Albion College Professors’ Policies
Professor of English Danit Brown says she provides a blanket trigger warning at the start of the semester so students can “know what they’re going into.” This warning is for the whole semester, telling students they might be assigned readings that make them uncomfortable, but doesn’t specify what themes will come up or in which readings.
She does give specific trigger warnings before readings with sexual assault scenes, and offers to give students one-on-one trigger warnings for things they request.
However, Brown said there’s a reason she prefers to keep it vague.
“I’m really torn about trigger warnings in creative writing,” Brown said. “A trigger warning affects the way that you read the story or poem, and affects whether you’re surprised by things the author wanted to be surprising.”
I understand this sentiment when it comes to English classes, and that the reading experience is different when you know something specific is coming. But, the safety and comfort of students should come first.
You can still get a lot out of a reading even if it’s somewhat spoiled for you; I don’t think a trigger warning by any means makes the material not worth reading anymore. I once took a class with associate professor of English Helena Mesa where she assigned a trigger warning for gun violence before an assigned reading. Despite knowing vaguely what was coming, the essay was still surprising and impactful.
Professor and History Department Chair Marcy Sacks said trigger warnings are most relevant to her African American history classes.
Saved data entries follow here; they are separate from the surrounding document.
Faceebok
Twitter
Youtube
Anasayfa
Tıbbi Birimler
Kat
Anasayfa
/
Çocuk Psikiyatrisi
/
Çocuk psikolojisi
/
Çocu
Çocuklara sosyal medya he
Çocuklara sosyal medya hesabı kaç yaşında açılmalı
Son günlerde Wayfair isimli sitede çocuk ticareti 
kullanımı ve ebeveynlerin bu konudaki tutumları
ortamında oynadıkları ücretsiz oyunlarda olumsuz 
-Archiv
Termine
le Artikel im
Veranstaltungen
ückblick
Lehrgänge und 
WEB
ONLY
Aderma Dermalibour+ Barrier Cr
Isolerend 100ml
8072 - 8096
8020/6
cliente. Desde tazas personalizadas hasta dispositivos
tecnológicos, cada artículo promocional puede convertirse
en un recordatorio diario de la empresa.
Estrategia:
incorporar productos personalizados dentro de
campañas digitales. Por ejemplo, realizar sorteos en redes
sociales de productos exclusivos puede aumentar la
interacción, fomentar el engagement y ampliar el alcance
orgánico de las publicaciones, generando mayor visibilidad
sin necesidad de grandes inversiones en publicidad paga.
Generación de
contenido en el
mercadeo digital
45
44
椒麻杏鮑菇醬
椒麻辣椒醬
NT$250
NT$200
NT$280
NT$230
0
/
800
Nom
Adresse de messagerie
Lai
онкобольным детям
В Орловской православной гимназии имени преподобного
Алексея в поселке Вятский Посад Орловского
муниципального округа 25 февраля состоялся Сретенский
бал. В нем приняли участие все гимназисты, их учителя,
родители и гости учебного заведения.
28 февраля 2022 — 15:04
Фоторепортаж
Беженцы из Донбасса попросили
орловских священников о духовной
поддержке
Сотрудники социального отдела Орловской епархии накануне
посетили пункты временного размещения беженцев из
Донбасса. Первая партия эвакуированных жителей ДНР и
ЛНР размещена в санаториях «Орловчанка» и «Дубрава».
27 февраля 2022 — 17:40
Sacks said her class that covers the Civil War to present times has “so much brutality,” such as lynching.
“Because these are acts of atrocity against Black bodies, I think people who identify as Black need special warning, that, you know, this is traumatizing, this is what this nation has done, and it’s very personal,” Sacks said.
Sacks said she used to always show images of lynchings to her classes, and provide a warning beforehand, but now she makes it a conversation about whether they even look at them at all.
“I have found that that’s a valuable exercise, both to provide something akin to a trigger warning but to actually intellectualize the question of why might we expose ourselves to things that are horrifying,” Sacks said.
Assistant professor of psychological science Shanti Madhavan-Brown teaches a class called “Psychology of Mental Illness,” and said there are many potential things in the class that could be triggering for students. Because of that, she has a broad discussion of the material with her students at the beginning of the semester, instead of individual ones.
“I see providing good trigger warnings as actually building really good classroom environment and support,” Madhavan-Brown said.
I couldn’t agree more with that sentiment.